WHAT YOU ARE ASKED TO DO:
Using the data below, return all lines in which "Frontend" appears.

Collected data entries:
:::::
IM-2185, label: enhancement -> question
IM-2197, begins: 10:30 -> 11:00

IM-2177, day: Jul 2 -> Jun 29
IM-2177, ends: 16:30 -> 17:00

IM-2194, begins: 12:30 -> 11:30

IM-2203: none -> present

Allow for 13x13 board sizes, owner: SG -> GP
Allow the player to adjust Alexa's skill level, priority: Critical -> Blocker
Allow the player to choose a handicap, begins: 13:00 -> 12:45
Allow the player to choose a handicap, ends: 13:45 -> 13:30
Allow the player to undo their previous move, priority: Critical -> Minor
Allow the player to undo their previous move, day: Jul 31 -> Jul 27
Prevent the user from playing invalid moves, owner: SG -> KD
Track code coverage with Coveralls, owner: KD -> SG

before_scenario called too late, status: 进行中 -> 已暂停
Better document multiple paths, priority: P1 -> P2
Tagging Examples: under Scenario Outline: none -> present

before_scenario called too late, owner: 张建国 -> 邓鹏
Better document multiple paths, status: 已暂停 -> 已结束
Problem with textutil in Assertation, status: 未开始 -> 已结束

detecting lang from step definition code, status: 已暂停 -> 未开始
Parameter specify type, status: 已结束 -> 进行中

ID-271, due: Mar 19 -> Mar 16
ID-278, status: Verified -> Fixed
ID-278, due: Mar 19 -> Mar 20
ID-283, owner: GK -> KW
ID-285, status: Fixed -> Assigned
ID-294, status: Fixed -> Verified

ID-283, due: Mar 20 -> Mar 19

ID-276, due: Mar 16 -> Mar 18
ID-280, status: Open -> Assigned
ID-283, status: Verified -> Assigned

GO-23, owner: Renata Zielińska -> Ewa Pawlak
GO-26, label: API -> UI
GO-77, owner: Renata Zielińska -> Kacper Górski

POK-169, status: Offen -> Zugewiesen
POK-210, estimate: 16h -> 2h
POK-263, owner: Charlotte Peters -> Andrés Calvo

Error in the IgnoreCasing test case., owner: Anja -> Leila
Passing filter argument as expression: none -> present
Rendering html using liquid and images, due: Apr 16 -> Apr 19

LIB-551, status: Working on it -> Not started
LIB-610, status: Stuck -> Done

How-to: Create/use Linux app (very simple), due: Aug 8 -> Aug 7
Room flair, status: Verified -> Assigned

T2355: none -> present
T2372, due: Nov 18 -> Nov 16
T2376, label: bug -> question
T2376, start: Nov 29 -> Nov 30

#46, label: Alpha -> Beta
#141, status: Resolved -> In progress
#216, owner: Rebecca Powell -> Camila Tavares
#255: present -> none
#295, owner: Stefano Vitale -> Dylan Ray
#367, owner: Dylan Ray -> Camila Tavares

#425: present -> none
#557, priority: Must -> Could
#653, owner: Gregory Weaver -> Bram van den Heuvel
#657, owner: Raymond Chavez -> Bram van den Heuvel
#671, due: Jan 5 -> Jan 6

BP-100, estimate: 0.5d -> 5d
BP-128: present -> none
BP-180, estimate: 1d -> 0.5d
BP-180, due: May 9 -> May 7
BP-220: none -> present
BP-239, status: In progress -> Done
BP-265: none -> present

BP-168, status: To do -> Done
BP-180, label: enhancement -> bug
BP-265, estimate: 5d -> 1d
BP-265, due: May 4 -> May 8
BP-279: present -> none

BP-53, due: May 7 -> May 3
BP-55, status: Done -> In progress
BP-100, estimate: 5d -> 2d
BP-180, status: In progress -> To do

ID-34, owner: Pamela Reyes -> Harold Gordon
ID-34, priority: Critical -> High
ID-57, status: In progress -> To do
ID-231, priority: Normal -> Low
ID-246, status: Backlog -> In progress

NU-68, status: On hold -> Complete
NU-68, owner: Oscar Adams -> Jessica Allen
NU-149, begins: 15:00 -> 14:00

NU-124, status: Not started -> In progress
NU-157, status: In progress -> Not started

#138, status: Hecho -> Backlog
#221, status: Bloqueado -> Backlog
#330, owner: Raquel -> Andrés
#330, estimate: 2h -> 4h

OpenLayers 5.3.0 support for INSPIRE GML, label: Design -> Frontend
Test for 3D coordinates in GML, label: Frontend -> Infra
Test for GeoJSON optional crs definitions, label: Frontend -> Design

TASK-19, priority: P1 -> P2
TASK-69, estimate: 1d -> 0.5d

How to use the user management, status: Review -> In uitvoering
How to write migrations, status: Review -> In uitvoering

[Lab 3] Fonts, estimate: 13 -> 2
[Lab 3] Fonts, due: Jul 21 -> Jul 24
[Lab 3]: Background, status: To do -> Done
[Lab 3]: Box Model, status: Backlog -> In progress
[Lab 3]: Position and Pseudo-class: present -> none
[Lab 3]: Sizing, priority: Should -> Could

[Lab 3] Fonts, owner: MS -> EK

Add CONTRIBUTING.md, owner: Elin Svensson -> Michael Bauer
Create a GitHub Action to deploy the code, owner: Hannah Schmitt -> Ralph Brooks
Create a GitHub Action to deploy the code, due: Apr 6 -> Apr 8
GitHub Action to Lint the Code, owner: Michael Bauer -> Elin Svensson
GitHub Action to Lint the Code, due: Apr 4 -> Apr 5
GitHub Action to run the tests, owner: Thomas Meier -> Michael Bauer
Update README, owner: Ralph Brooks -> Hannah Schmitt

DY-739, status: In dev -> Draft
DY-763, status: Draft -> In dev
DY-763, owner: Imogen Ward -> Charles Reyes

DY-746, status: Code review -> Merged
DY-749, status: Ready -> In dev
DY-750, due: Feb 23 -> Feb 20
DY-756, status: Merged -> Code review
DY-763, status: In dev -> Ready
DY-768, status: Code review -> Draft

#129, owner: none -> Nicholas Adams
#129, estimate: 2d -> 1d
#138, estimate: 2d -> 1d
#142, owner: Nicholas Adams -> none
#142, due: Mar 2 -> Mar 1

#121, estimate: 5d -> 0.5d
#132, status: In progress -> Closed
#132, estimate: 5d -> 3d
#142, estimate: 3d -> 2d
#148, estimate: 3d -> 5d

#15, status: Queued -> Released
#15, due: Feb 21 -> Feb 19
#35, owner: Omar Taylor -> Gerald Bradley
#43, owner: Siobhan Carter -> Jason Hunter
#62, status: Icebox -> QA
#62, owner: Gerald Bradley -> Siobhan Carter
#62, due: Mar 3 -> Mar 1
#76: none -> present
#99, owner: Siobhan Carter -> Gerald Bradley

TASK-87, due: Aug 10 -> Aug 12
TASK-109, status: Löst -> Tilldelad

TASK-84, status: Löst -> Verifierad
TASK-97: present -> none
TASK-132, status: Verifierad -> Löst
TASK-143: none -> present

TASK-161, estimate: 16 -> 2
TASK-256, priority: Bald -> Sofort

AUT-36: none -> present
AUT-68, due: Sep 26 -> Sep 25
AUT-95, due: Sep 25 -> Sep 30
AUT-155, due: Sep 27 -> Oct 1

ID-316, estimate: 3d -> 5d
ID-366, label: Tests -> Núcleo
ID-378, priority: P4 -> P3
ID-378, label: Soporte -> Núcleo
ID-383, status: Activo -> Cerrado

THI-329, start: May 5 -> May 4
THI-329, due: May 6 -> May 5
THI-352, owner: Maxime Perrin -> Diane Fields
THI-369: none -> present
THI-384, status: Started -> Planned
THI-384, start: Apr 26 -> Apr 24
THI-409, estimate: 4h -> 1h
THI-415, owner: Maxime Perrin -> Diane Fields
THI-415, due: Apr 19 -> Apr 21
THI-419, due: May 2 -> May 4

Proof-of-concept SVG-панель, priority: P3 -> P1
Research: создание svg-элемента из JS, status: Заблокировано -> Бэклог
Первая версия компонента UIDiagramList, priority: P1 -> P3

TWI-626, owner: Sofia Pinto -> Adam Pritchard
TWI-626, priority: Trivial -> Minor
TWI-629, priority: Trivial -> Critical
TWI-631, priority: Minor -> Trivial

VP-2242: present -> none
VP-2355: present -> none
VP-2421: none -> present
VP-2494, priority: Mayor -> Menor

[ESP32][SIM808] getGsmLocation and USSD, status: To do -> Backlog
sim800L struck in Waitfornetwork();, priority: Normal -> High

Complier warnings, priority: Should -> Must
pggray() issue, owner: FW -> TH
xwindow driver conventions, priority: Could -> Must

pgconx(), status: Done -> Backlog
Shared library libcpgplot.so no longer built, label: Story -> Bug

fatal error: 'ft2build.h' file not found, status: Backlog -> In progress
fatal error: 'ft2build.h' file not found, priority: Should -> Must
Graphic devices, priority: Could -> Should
:::::
REPLY:
OpenLayers 5.3.0 support for INSPIRE GML, label: Design -> Frontend
Test for 3D coordinates in GML, label: Frontend -> Infra
Test for GeoJSON optional crs definitions, label: Frontend -> Design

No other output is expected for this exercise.